My project focuses less on ethnicity or nationality and more on the conditions of migration, displacement, and the psychological pull to find kinship. People don’t always consciously seek out community, but emotional and linguistic familiarity becomes a compass. Whether through living in the same neighborhoods or attending small events like the Russian Trivia nights I started going to, many of the people I’ve photographed came into my life through these loose, almost accidental networks.

Do you encounter a different significance to your photographs in color versus in black and white?
The decision to work in black and white holds particular significance for this series. It helps shift the viewer’s attention away from surface detail or aesthetic appeal, and instead situates the images within a more archival or documentary context. The absence of color creates a sense of distance and historical weight—anchoring the work more firmly in themes of record, displacement, and collective memory, rather than visual indulgence or saturation.

In terms of composition, how you approach directing or posing your subjects?
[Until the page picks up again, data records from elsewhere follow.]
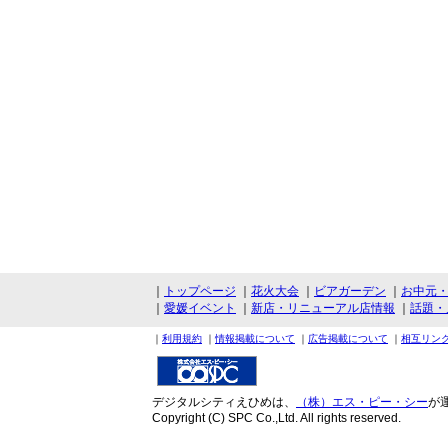
｜
トップページ
｜
花火大会
｜
ビアガーデン
｜
お中元
｜
愛媛イベント
｜
新店・リニューアル店情報
｜
話題・
｜
利用規約
｜
情報掲載について
｜
広告掲載について
｜
相互リン
デジタルシティえひめは、
（株）エス・ピー・シー
が
Copyright (C) SPC Co.,Ltd. All rights reserved.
Is it a more active approach or an intuitive one?
I approach image-making as a collaboration, inviting my characters to share their interests, personal rhythms, and inner preoccupations. I never fully anticipate what will unfold during a session—what will be revealed, offered, or transformed. Apparent surfaces often give way to unexpected depth once a sense of trust is established. My focus is on creating an environment in which those I photograph feel both secure and emboldened to take imaginative risks. In 5Rhythms, for instance, a casual conversation about hobbies led to an impromptu dance—an expressive gesture that emerged spontaneously and became central to the work. I give my characters the freedom to inhabit the frame on their own terms, while I remain attuned to light, timing, and composition.